> [Page excerpt]
────

Note: To get more information about why resources are unavailable check work applier logs.

Common scenarios

Instances where this condition may arise:

  • The member cluster doesn’t have enough resource availability.
  • The deployment contains an invalid image name.

Case Study

The example output below demonstrates a scenario where the CRP is unable to propagate a deployment to a member cluster due to the deployment having a bad image name.

ClusterResourcePlacement spec

spec:
  resourceSelectors:
    - group: ""
      kind: Namespace
      name: test-ns
      version: v1
  policy:
    placementType: PickN
    numberOfClusters: 1
  strategy:
    type: RollingUpdate

ClusterResourcePlacement status

status:
  conditions:
  - lastTransitionTime: "2024-05-14T18:52:30Z"
    message: found all cluster needed as specified by the scheduling policy, found
      1 cluster(s)
    observedGeneration: 1
    reason: SchedulingPolicyFulfilled
    status: "True"
    type: ClusterResourcePlacementScheduled
  - lastTransitionTime: "2024-05-14T18:52:31Z"
    message: All 1 cluster(s) start rolling out the latest resource
    observedGeneration: 1
    reason: RolloutStarted
    status: "True"
    type: ClusterResourcePlacementRolloutStarted
  - lastTransitionTime: "2024-05-14T18:52:31Z"

────

> [Work request 1] In the ClusterResourcePlacement troubleshooting excerpt, which logs does the note say to check for more information on why resources are unavailable?
> [Work request 2] Carry on the ClusterResourcePlacement troubleshooting excerpt from the point where it stops.

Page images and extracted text
────

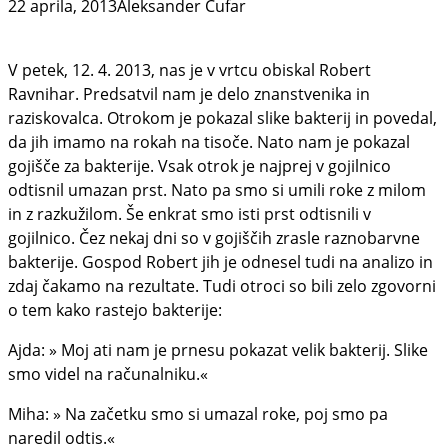
22 aprila, 2013
Aleksander Čufar
V petek, 12. 4. 2013, nas je v vrtcu obiskal Robert
Ravnihar. Predsatvil nam je delo znanstvenika in
raziskovalca. Otrokom je pokazal slike bakterij in povedal,
da jih imamo na rokah na tisoče. Nato nam je pokazal
gojišče za bakterije. Vsak otrok je najprej v gojilnico
odtisnil umazan prst. Nato pa smo si umili roke z milom
in z razkužilom. Še enkrat smo isti prst odtisnili v
gojilnico. Čez nekaj dni so v gojiščih zrasle raznobarvne
bakterije. Gospod Robert jih je odnesel tudi na analizo in
zdaj čakamo na rezultate. Tudi otroci so bili zelo zgovorni
o tem kako rastejo bakterije:
Ajda: » Moj ati nam je prnesu pokazat velik bakterij. Slike
smo videl na računalniku.«
Miha: » Na začetku smo si umazal roke, poj smo pa
naredil odtis.«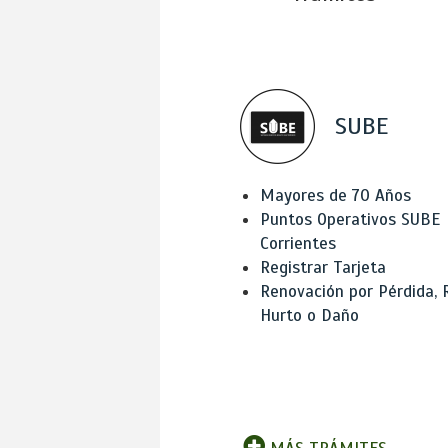
SUBE
Mayores de 70 Años
Puntos Operativos SUBE
Corrientes
Registrar Tarjeta
Renovación por Pérdida, 
Hurto o Daño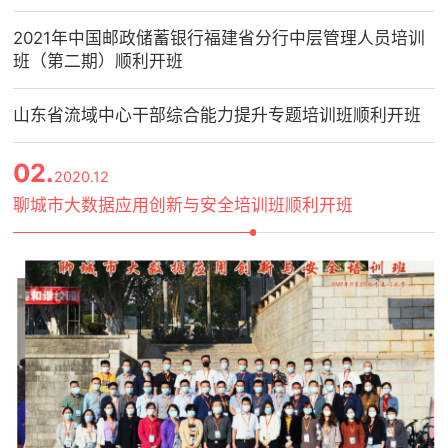
2021年中国邮政储蓄银行福建省分行中层管理人员培训
班（第二期）顺利开班
山东省流域中心干部综合能力提升专题培训班顺利开班
02.
2020.12
聊城市大数据应用创新与安全培训班顺利开班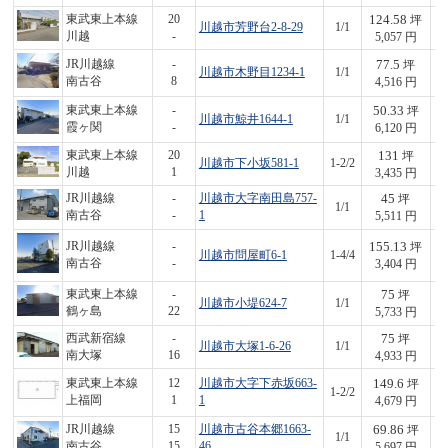
124.58
東武東上本線
20
坪
川越市芳野台2-8-29
1/1
6
川越
-
5,057 円
77.5
JR川越線
-
坪
川越市木野目1234-1
1/1
3
南古谷
8
4,516 円
50.33
東武東上本線
-
坪
川越市鯨井1644-1
1/1
3
霞ヶ関
-
6,120 円
131
東武東上本線
20
坪
川越市下小坂581-1
1-2/2
4
川越
1
3,435 円
45
JR川越線
-
川越市大字南田島757-
坪
1/1
2
南古谷
-
1
5,511 円
155.13
JR川越線
-
坪
川越市問屋町6-1
1-4/4
5
南古谷
-
3,404 円
75
東武東上本線
-
坪
川越市小堤624-7
1/1
4
鶴ヶ島
22
5,733 円
75
西武新宿線
-
坪
川越市大塚1-6-26
1/1
3
南大塚
16
4,933 円
149.6
東武東上本線
12
川越市大字下赤坂663-
坪
1-2/2
7
上福岡
1
1
4,679 円
69.86
JR川越線
15
川越市古谷本郷1663-
坪
1/1
3
南古谷
15
46
5,697 円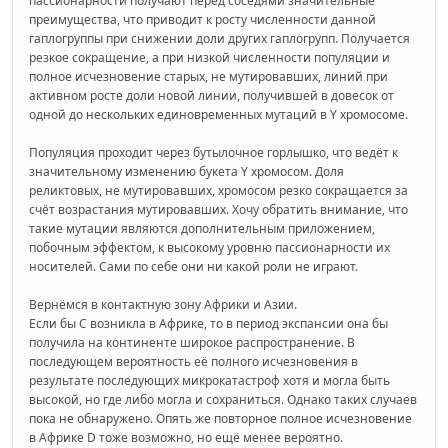
пассионарности получают перед соседями значительные
преимущества, что приводит к росту численности данной
гаплогруппы при снижении доли других гаплогрупп. Получается
резкое сокращение, а при низкой численности популяции и
полное исчезновение старых, не мутировавших, линий при
активном росте доли новой линии, получившей в довесок от
одной до нескольких единовременных мутаций в Y хромосоме.
Популяция проходит через бутылочное горлышко, что ведёт к
значительному изменению букета Y хромосом. Доля
реликтовых, не мутировавших, хромосом резко сокращается за
счёт возрастания мутировавших. Хочу обратить внимание, что
такие мутации являются дополнительным приложением,
побочным эффектом, к высокому уровню пассионарности их
носителей. Сами по себе они ни какой роли не играют.
Вернёмся в контактную зону Африки и Азии.
Если бы С возникла в Африке, то в период экспансии она бы
получила на континенте широкое распространение. В
последующем вероятность её полного исчезновения в
результате последующих микрокатастроф хотя и могла быть
высокой, но где либо могла и сохраниться. Однако таких случаев
пока не обнаружено. Опять же повторное полное исчезновение
в Африке D тоже возможно, но ещё менее вероятно.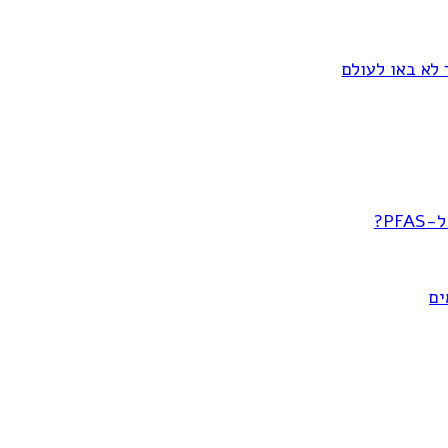
 לא באו לעולם
P?
ים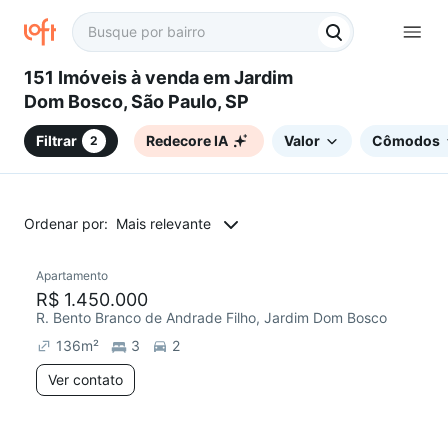
151 Imóveis à venda em Jardim
Dom Bosco, São Paulo, SP
Filtrar
Redecore IA
Valor
Cômodos
2
Ordenar por:
Mais relevante
Apartamento
Redecorar
R$ 1.450.000
R. Bento Branco de Andrade Filho, Jardim Dom Bosco
136
m²
3
2
Ver contato
2 anúncios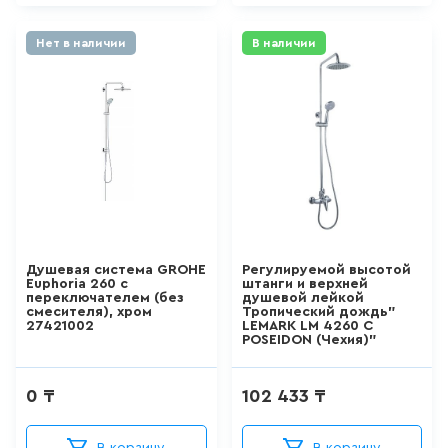
20,2 см
950-1570 мм
АКРИЛОВЫЕ ВАННЫ
200 мм
Нет в наличии
В наличии
965-1380 мм
271
товаров
202 мм
205 мм
СТАЛЬНЫЕ ВАННЫ
206 мм
15
товаров
207 мм
ВАННЫ ИЗ
САНТЕХНИЧЕСКОГО АКРИЛА
210 мм
АБС/ПММА
Душевая система GROHE
Регулируемой высотой
214 мм
Euphoria 260 с
штанги и верхней
42
товаров
переключателем (без
душевой лейкой
смесителя), хром
Тропический дождь"
245 мм
27421002
LEMARK LM 4260 C
POSEIDON (Чехия)"
ЧУГУННЫЕ ВАННЫ
26,8 см
12
товаров
0 ₸
102 433 ₸
285 мм
29,5 см
МРАМОРНЫЕ ВАННЫ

────

> [Reply 1] The work applier logs.

> [Reply 2]
    message: No override rules are configured for the selected resources
    observedGeneration: 1
    reason: NoOverrideSpecified
    status: "True"
    type: ClusterResourcePlacementOverridden
  - lastTransitionTime: "2024-05-14T18:52:31Z"
    message: Works(s) are succcesfully created or updated in 1 target cluster(s)'
      namespaces
    observedGeneration: 1
    reason: WorkSynchronized
    status: "True"
    type: ClusterResourcePlacementWorkSynchronized
  - lastTransitionTime: "2024-05-14T18:52:31Z"
    message: The selected resources are successfully applied to 1 cluster(s)
    observedGeneration: 1
    reason: ApplySucceeded
    status: "True"
    type: ClusterResourcePlacementApplied
  - lastTransitionTime: "2024-05-14T18:52:31Z"
    message: The selected resources in 1 cluster(s) are still not available yet
    observedGeneration: 1
    reason: ResourceNotAvailableYet
    status: "False"
    type: ClusterResourcePlacementAvailable
  observedResourceIndex: "0"
  placementStatuses:
  - clusterName: kind-cluster-1
    conditions:
    - lastTransitionTime: "2024-05-14T18:52:30Z"
      message: 'Successfully scheduled resources for placement in kind-cluster-1 (affinity
        score: 0, topology spread score: 0): picked by scheduling policy'
      observedGeneration: 1
      reason: Scheduled
      status: "True"
      type: Scheduled
    - lastTransitionTime: "2024-05-14T18:52:31Z"
      message: Detected the new changes on the resources and started the rollout process
      observedGeneration: 1
      reason: RolloutStarted
      status: "True"
      type: RolloutStarted
    - lastTransitionTime: "2024-05-14T18:52:31Z"
      message: No override rules are configured for the selected resources
      observedGeneration: 1
      reason: NoOverrideSpecified
      status: "True"
      type: Overridden
    - lastTransitionTime: "2024-05-14T18:52:31Z"
      message: All of the works are synchronized to the latest
      observedGeneration: 1
      reason: AllWorkSynced
      status: "True"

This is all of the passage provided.